Episodic care is particularly a problem for people with multiple chronic conditions who have complex needs that require additional engagement from clinical providers, as explained by Patricia Bloom MD of Mass General. People with liver disease are often dealing with drug and alcohol addiction and socioeconomic factors. They may arrive at the hospital with a serious condition that is treated before being discharged back into an unsupportive environment.
The consensus of the panel was that an effective solution should incorporate both technology and a human care network.
The technology components include remote monitoring through connected glucose monitors or blood pressure cuffs, algorithms and artificial intelligence that automatically identify and alert about patient problems, and interfaces for engagement between the patient and clinical care team. The human element includes a central point of contact that may be a health coach or social worker in combination with a clinical team of nurses and physicians and other specialists.
The good news is that digital chronic care is moving forward quickly. Newly public companies like Livongo are reaching hundreds of thousands of patients, new companies like Senscio are bringing together the newest technologies for patient care, hospitals like Mass General are adopting digital systems to better care for chronic conditions, and multinational companies like Philips are integrating a diverse set of monitoring products to work across institutions.
Piali De of Senscio described founding a company to serve aging parents with multiple chronic conditions. The goal of Senscio is to gently guide people toward better care without taking away autonomy. The Senscio platform collects large amounts of data in the home and uses artificial intelligence to identify patient problems and escalate if necessary to a human care network.
Dr Patricia Bloom explained her experience as a physician for patients with chronic liver conditions. Hospitalized patients would spend weeks to get on the perfect regimen and receive education, but after discharge there would be little or no contact unless the patient reappeared at the hospital. To address this, her team has implemented the PGHD Connect remote monitoring system from Partners HealthCare to remotely track the health of liver patients. A member of her team regularly observes the patient monitoring results and can make a phone call to the patient if there is a problem.
Michael Sturmer of Livongo spoke about how the Livongo model is centered around the patient to deliver better outcomes while lowering costs. As someone who previously spent years on the payer side of the industry, he detailed the challenges of breaking into the market from a financial perspective. Some of Livongo’s earliest customers were large employers who had the funding to add to their employee benefits. During this time, Livongo was able to calculate a return on investment based upon lower utilization of outpatient services in the short term and improvements to patient health that led to utilization of lower severity services in the long term.
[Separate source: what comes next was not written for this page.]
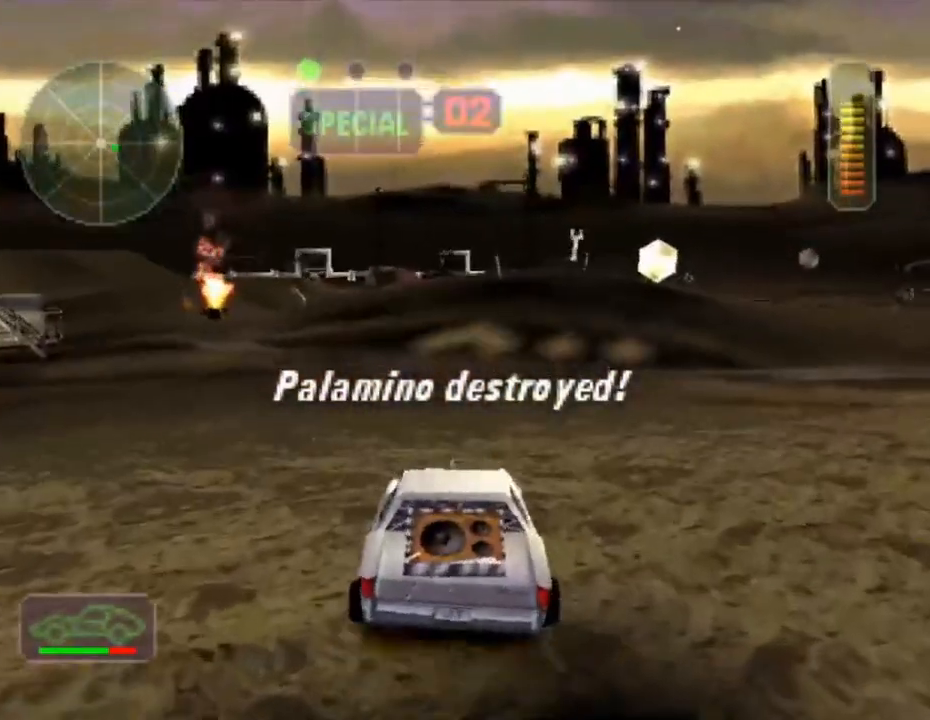
{"buttons": ["R2"], "left_stick": "left", "events": [[67, "left_stick", "center"], [200, "left_stick", "right"], [333, "left_stick", "center"], [400, "left_stick", "left"]]}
Maria-Louisa Izamis described how Philips has many products for digital chronic care including devices for us in clinical settings and at home. The large reach and scale of Philips has allowed them to standardize across hospitals and encourage sharing of algorithms between sites with the goal that patients can walk into different institution and receive similar benefits to their care.
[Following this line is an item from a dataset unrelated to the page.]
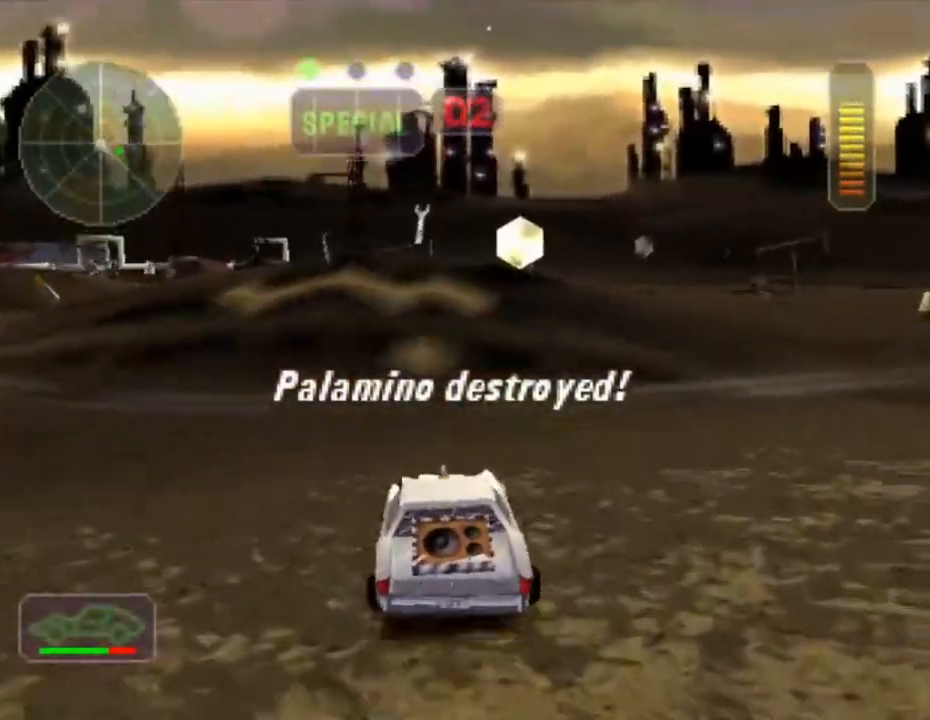
{"buttons": ["R2"], "left_stick": "center", "events": []}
While can anticipate that the healthcare system will move slowly, there are positive signs that things are headed in the right direction. Livongo’s success metrics are a model for the industry, Medicare has opened new paths for reimbursement for ongoing services like remote monitoring, and employers and payers are increasingly experimenting with patient-focused models.
And we can expect technology to continue at a rapid pace to deliver smaller and cheaper home monitoring devices, improved sensors, more sophisticated algorithms to pinpoint patient problems and guide clinical decisions, and new voice and video interfaces for communications between patients and providers.